The order lays out which businesses are considered critical and non-critical during the current coronavirus pandemic.
The document lists six pages of businesses that cannot close to the public, including health care facilities, grocery stores, pharmacies, child care centers, and more.
However, the plan is leaving some confused.
Delray Beach attorney Amanda Anderson Bright with the Fenderson Law Firm said the order is broad and has several loopholes.
"It just creates confusion about what is actually going to be allowed," said Bright. "Looking even at the retail stores, there’s a clause that specifically states in there that groceries may remain open or anyone that sells retail goods, as well as groceries and non-grocery products. Even goes as far as saying sanitation items. So that means things like TJ Maxx, Marshalls, Home Goods, while they’ve already voluntarily closed, they can make the argument to stay open because of this."
Bright also said Palm Beach County's order contradicts similar orders that local municipalities have put out.
The county’s verbiage describes businesses as "critical," while municipalities are using the terms "essential" vs. "non-essential" in their orders.
"The fact that they actually made a focus on calling them critical versus non-essential and essential, whereas municipalities are calling them essential, really is creating a lot of confusion between what’s superseding," said Bright.
Palm Beach County Mayor Dave Kerner said Wednesday that the executive order is, in effect, a shelter-in-place mandate with exceptions.
"If Palm Beach County continues to abide by and lead by example in the way that we self-isolate and social distance, we won't have to do that," Kerner said, referring to the possibility of a more extensive shelter-in-place order.

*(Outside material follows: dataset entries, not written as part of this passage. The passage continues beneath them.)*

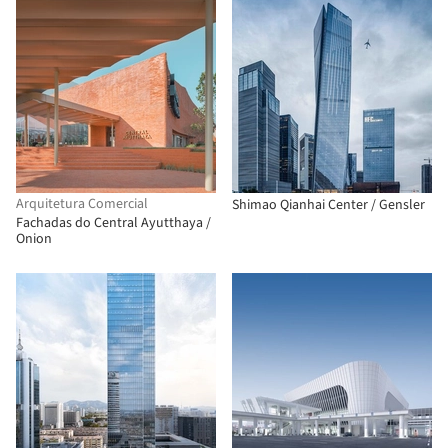
Arquitetura Comercial
Shimao Qianhai Center / Gensler
Fachadas do Central Ayutthaya /
Onion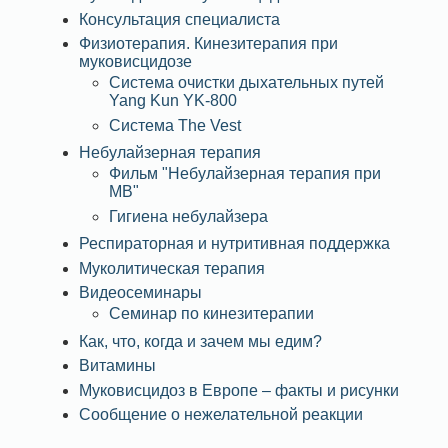
Консультация специалиста
Физиотерапия. Кинезитерапия при
муковисцидозе
Система очистки дыхательных путей
Yang Kun YK-800
Система The Vest
Небулайзерная терапия
Фильм "Небулайзерная терапия при
МВ"
Гигиена небулайзера
Респираторная и нутритивная поддержка
Муколитическая терапия
Видеосеминары
Семинар по кинезитерапии
Как, что, когда и зачем мы едим?
Витамины
Муковисцидоз в Европе – факты и рисунки
Сообщение о нежелательной реакции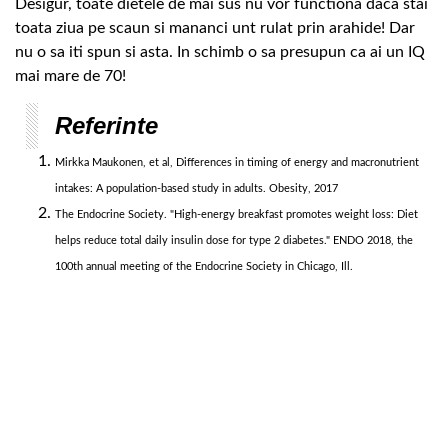
Desigur, toate dietele de mai sus nu vor functiona daca stai
toata ziua pe scaun si mananci unt rulat prin arahide! Dar
nu o sa iti spun si asta. In schimb o sa presupun ca ai un IQ
mai mare de 70!
Referinte
Mirkka Maukonen, et al, Differences in timing of energy and macronutrient
intakes: A population-based study in adults. Obesity, 2017
The Endocrine Society. "High-energy breakfast promotes weight loss: Diet
helps reduce total daily insulin dose for type 2 diabetes." ENDO 2018, the
100th annual meeting of the Endocrine Society in Chicago, Ill.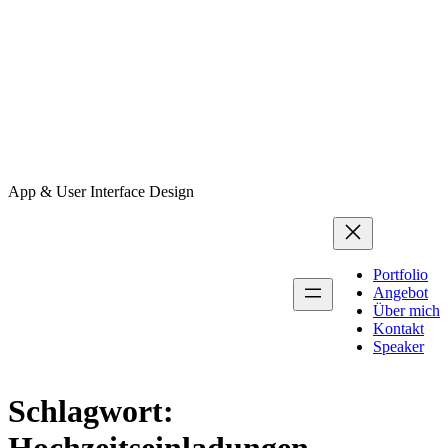
App & User Interface Design
Portfolio
Angebot
Über mich
Kontakt
Speaker
Schlagwort: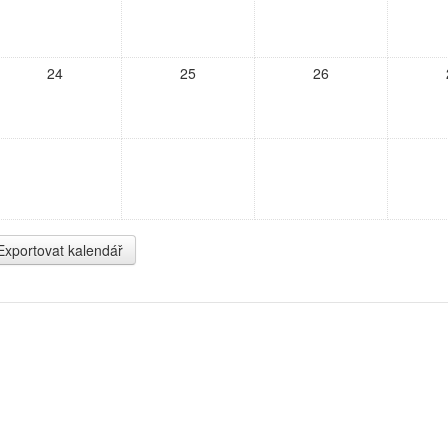
24
25
26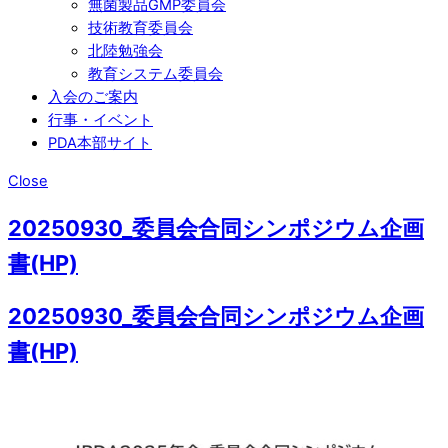
無菌製品GMP委員会
技術教育委員会
北陸勉強会
教育システム委員会
入会のご案内
行事・イベント
PDA本部サイト
Close
20250930_委員会合同シンポジウム企画
書(HP)
20250930_委員会合同シンポジウム企画
書(HP)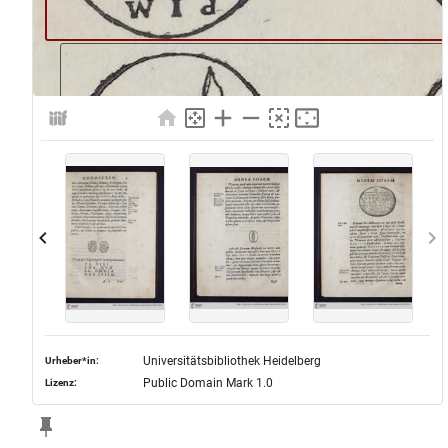
Universitätsbibliothek Heidelberg
Urheber*in:
Public Domain Mark 1.0
Lizenz: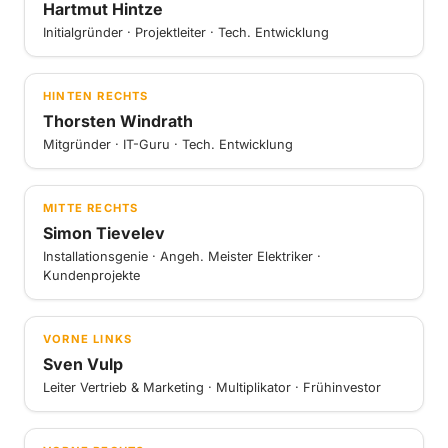
Hartmut Hintze
Initialgründer · Projektleiter · Tech. Entwicklung
HINTEN RECHTS
Thorsten Windrath
Mitgründer · IT-Guru · Tech. Entwicklung
MITTE RECHTS
Simon Tievelev
Installationsgenie · Angeh. Meister Elektriker ·
Kundenprojekte
VORNE LINKS
Sven Vulp
Leiter Vertrieb & Marketing · Multiplikator · Frühinvestor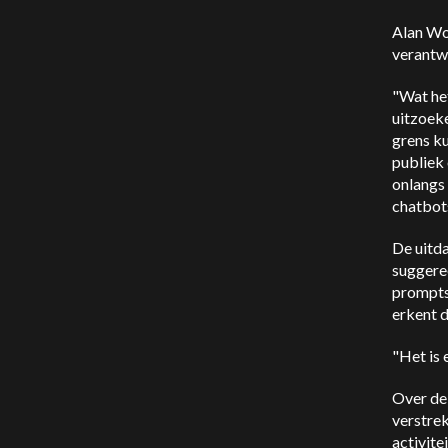
Alan Wo
verantwo
"Wat het
uitzoeke
grens ku
publiek 
onlangs
chatbots
De uitd
suggere
prompts
erkent d
"Het is 
Over de 
verstrek
activite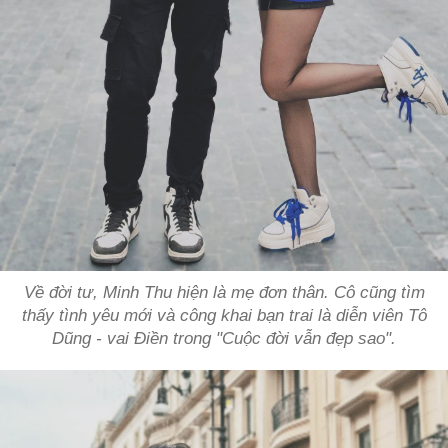
Về đời tư, Minh Thu hiện là mẹ đơn thân. Cô cũng tìm
thấy tình yêu mới và công khai bạn trai là diễn viên Tô
Dũng - vai Điền trong "Cuộc đời vẫn đẹp sao".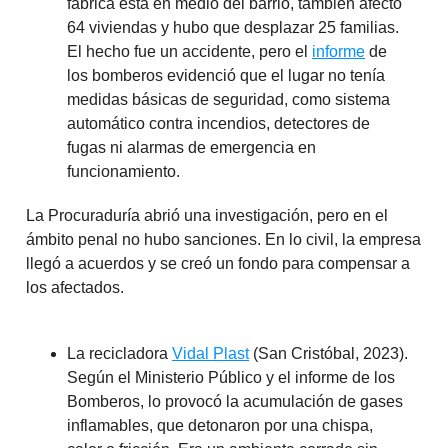
fábrica está en medio del barrio, también afectó
64 viviendas y hubo que desplazar 25 familias.
El hecho fue un accidente, pero el
informe
de
los bomberos evidenció que el lugar no tenía
medidas básicas de seguridad, como sistema
automático contra incendios, detectores de
fugas ni alarmas de emergencia en
funcionamiento.
La Procuraduría abrió una investigación, pero en el
ámbito penal no hubo sanciones. En lo civil, la empresa
llegó a acuerdos y se creó un fondo para compensar a
los afectados.
La recicladora
Vidal Plast
(San Cristóbal, 2023).
Según el Ministerio Público y el informe de los
Bomberos, lo provocó la acumulación de gases
inflamables, que detonaron por una chispa,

So what would be the difference?
"The practical effect, I don't think would be much different, except for it's the government saying, you cannot leave your house for essential reasons," Kerner said. "The end of this story depends on our personal responsibility and our personal accountability."
MAYOR TALKS ABOUT ORDER:
Anyone who violates the new executive order could be charged with a second-degree misdemeanor, punishable by up to 60 days in jail, the mayor said.
On Wednesday, County Commissioner Melissa McKinlay posted on Facebook that she's requesting a stay-at-home order in Palm Beach County to limit the spread of COVID-19 in our community.
McKinlay wrote, in part:
"I hate every second of this epidemic and I hate having to support efforts like a stay at home order or a curfew. But I want to save lives. The lives of our seniors. And our immune compromised. And our healthcare workers, first responders, etc...
I am one of 7 commissioners and under an emergency declaration, the final say is with the Mayor.
We have no such order at this time. I just wanted all of you to know I am supporting one."
Gov. Ron DeSantis said on Wednesday he has no plans to issue a sweeping stay-at-home order for the entire state of Florida, calling it "inappropriate."
However, the governor added that he supports local municipalities who want to enact their own shelter-in-place orders.
"You just gotta think it through," DeSantis said. "But I've supported the local things, and it's a more surgical approach."
According to the latest numbers from the Florida Department of Health, there are 169 confirmed cases of COVID-19 in Palm Beach County.
27 patients have been hospitalized in the county, and three have died.